• [Exercise text]

══════════

An Effective Dual-Fisheye Lens Stitching Method Based on Feature Points

Abstract

Fisheye lens is a super-wide-angle lens which is very light. Usually two cameras can shoot 360-degree panoramic images. However, the limited overlapping field of views make it hard to stitch in the boundaries. This paper introduces a novel method for dual-fisheye camera stitching based on feature points. And we also put forward the idea of expanding to video. Results show that this method can be used to produce high-quality panoramic images by stitching the original images of the dual-fisheye camera Samsung Gear 360.

1 Introduction

Dual-fisheye lens cameras are becoming popular for 360-degree video capture. The focal length is very short and a single lens’s viewing angle can approach even more than 180°. Compared to the traditional and professional 360-degree capturing systems such as [1] and [2], their portability and affordability make them available for live streaming. It has been widely used in safety monitoring, video conference, panoramic parking because of its large viewing angle and small size.

══════════

• [Material provided]
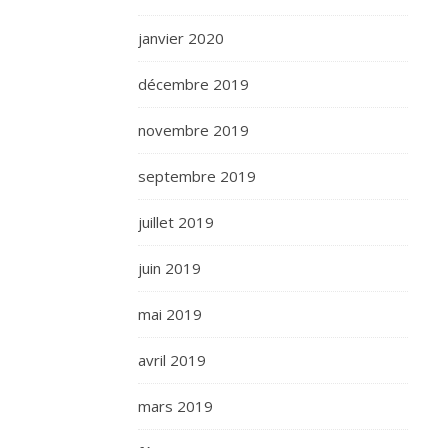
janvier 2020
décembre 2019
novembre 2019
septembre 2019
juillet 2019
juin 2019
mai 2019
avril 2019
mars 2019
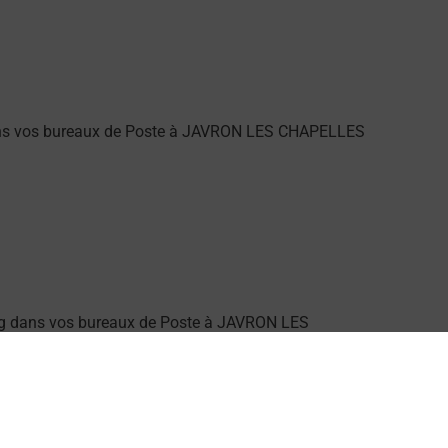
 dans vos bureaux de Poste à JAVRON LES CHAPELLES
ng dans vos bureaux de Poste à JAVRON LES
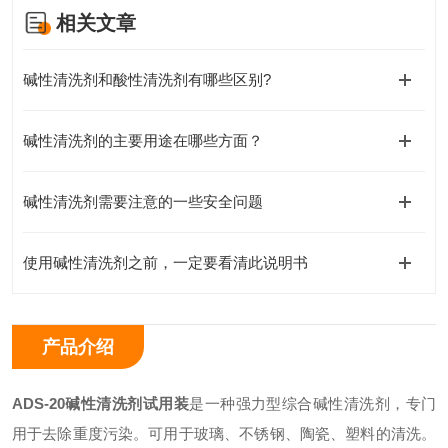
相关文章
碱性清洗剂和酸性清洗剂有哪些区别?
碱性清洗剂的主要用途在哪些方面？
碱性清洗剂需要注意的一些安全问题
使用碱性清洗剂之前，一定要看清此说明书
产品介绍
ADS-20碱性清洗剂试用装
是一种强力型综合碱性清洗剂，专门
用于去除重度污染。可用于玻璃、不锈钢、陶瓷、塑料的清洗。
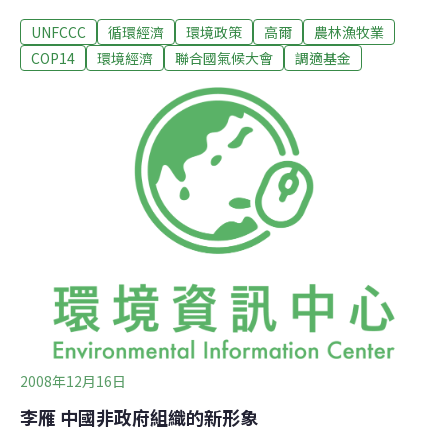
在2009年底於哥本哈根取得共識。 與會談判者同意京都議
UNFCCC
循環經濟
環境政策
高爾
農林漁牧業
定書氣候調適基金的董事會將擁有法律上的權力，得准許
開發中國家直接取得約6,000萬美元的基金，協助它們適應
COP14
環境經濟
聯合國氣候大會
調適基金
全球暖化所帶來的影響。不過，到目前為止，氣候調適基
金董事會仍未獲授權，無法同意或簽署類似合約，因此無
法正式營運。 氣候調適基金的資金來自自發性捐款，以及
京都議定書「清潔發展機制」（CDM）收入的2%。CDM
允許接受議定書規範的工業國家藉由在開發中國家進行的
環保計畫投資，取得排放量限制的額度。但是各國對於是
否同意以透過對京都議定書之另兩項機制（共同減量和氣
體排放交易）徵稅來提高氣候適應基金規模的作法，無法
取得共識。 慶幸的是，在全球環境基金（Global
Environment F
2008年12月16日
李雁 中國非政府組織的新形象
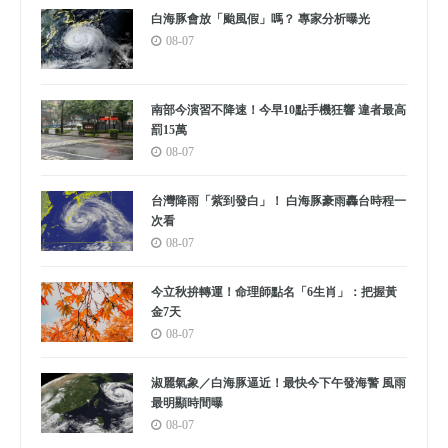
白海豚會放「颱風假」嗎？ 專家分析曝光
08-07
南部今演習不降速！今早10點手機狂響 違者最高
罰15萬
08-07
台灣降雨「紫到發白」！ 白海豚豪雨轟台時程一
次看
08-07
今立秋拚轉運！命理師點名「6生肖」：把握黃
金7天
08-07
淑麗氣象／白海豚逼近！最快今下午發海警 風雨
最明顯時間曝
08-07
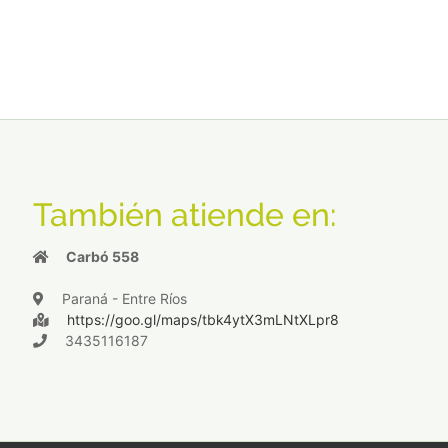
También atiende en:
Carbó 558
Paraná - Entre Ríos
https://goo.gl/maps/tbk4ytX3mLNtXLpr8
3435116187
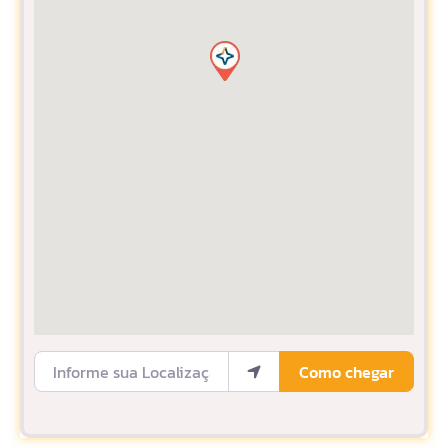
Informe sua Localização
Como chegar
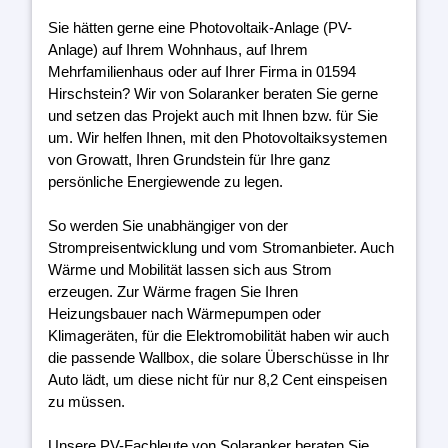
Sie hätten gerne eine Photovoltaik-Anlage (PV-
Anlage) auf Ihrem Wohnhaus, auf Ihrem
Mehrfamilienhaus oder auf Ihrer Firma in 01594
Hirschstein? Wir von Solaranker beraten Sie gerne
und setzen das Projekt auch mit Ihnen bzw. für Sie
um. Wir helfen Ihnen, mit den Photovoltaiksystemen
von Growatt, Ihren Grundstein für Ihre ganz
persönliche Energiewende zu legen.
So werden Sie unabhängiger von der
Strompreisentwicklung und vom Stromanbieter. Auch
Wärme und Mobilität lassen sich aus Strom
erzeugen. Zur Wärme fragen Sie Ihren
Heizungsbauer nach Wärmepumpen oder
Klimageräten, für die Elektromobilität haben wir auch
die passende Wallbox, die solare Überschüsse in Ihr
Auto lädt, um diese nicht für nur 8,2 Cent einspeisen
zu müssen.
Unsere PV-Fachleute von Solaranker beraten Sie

══════════

• [Instruction 1]
Reproduce every line of the records as it appears, leaving out the pictures.
• [Instruction 2]
Continue the text on dual-fisheye lens stitching from the point where it ends.
The text and the records are unrelated to each other.

• [Task answer 1]
janvier 2020
décembre 2019
novembre 2019
septembre 2019
juillet 2019
juin 2019
mai 2019
avril 2019
mars 2019
 dans vos bureaux de Poste à JAVRON LES CHAPELLES
ng dans vos bureaux de Poste à JAVRON LES
相关文章
碱性清洗剂和酸性清洗剂有哪些区别?
碱性清洗剂的主要用途在哪些方面？
碱性清洗剂需要注意的一些安全问题
使用碱性清洗剂之前，一定要看清此说明书
产品介绍
ADS-20碱性清洗剂试用装
是一种强力型综合碱性清洗剂，专门
用于去除重度污染。可用于玻璃、不锈钢、陶瓷、塑料的清洗。
在2009年底於哥本哈根取得共識。 與會談判者同意京都議
UNFCCC
循環經濟
環境政策
高爾
農林漁牧業
定書氣候調適基金的董事會將擁有法律上的權力，得准許
開發中國家直接取得約6,000萬美元的基金，協助它們適應
COP14
環境經濟
聯合國氣候大會
調適基金
全球暖化所帶來的影響。不過，到目前為止，氣候調適基
金董事會仍未獲授權，無法同意或簽署類似合約，因此無
法正式營運。 氣候調適基金的資金來自自發性捐款，以及
京都議定書「清潔發展機制」（CDM）收入的2%。CDM
允許接受議定書規範的工業國家藉由在開發中國家進行的
環保計畫投資，取得排放量限制的額度。但是各國對於是
否同意以透過對京都議定書之另兩項機制（共同減量和氣
體排放交易）徵稅來提高氣候適應基金規模的作法，無法
取得共識。 慶幸的是，在全球環境基金（Global
Environment F
2008年12月16日
李雁 中國非政府組織的新形象
白海豚會放「颱風假」嗎？ 專家分析曝光
08-07
南部今演習不降速！今早10點手機狂響 違者最高
罰15萬
08-07
台灣降雨「紫到發白」！ 白海豚豪雨轟台時程一
次看
08-07
今立秋拚轉運！命理師點名「6生肖」：把握黃
金7天
08-07
淑麗氣象／白海豚逼近！最快今下午發海警 風雨
最明顯時間曝
08-07
También atiende en:
Carbó 558
Paraná - Entre Ríos
https://goo.gl/maps/tbk4ytX3mLNtXLpr8
3435116187
Informe sua Localização
Como chegar
Sie hätten gerne eine Photovoltaik-Anlage (PV-
Anlage) auf Ihrem Wohnhaus, auf Ihrem
Mehrfamilienhaus oder auf Ihrer Firma in 01594
Hirschstein? Wir von Solaranker beraten Sie gerne
und setzen das Projekt auch mit Ihnen bzw. für Sie
um. Wir helfen Ihnen, mit den Photovoltaiksystemen
von Growatt, Ihren Grundstein für Ihre ganz
persönliche Energiewende zu legen.
So werden Sie unabhängiger von der
Strompreisentwicklung und vom Stromanbieter. Auch
Wärme und Mobilität lassen sich aus Strom
erzeugen. Zur Wärme fragen Sie Ihren
Heizungsbauer nach Wärmepumpen oder
Klimageräten, für die Elektromobilität haben wir auch
die passende Wallbox, die solare Überschüsse in Ihr
Auto lädt, um diese nicht für nur 8,2 Cent einspeisen
zu müssen.
Unsere PV-Fachleute von Solaranker beraten Sie

• [Task answer 2]
However, the limited overlapping filed of views and misalignment between the two lenses increase the difficulty of stitching. For stitching of images from the multiple cameras, a classic method is autostitch [3], which extract features from the images being stitched and calculate the homography matrix to transform them to the same plane. This method relies on accurate feature points and cannot be directly applied to the dual-fisheye camera. Gao et al. [4] use two homographies per image to produce a more seamless image. Lin et al. [5] use more affine transformations which have stronger alignment capabilities. Although these two methods improve the stitching results, they are heavily dependent on feature points having high computational complexity and cannot be used in real-time image processing. In video stitching, He et al. [6] present a parallax-robust video stitching technique for timely synchronized surveillance video. But this algorithm requires that the camera position and background remain unchanged. Lin et al. [7] presented a algorithm that can stitch videos captured by hand-held cameras and can get good results, but the efficiency is too low. Ho [8] et al. proposed a two-step alignment method for dual-fisheye lens using fast template matching as a substitute for feature points, but fast template matching is considered to be computationally expensive [9]. There are many problems with these methods directly applied to the dual-fisheye lens.

In this paper, we propose a feature point-based stitching method whose efficiency can meet the requirements of real-time performance. This algorithm contains four steps: color correction, unwarpping, alignment and blending. Our contributions are:

1. (1)

   A simple and effective color correction is used to correct the color inconsistency between two lenses which can easily meet the requirement of real-time.

2. (2)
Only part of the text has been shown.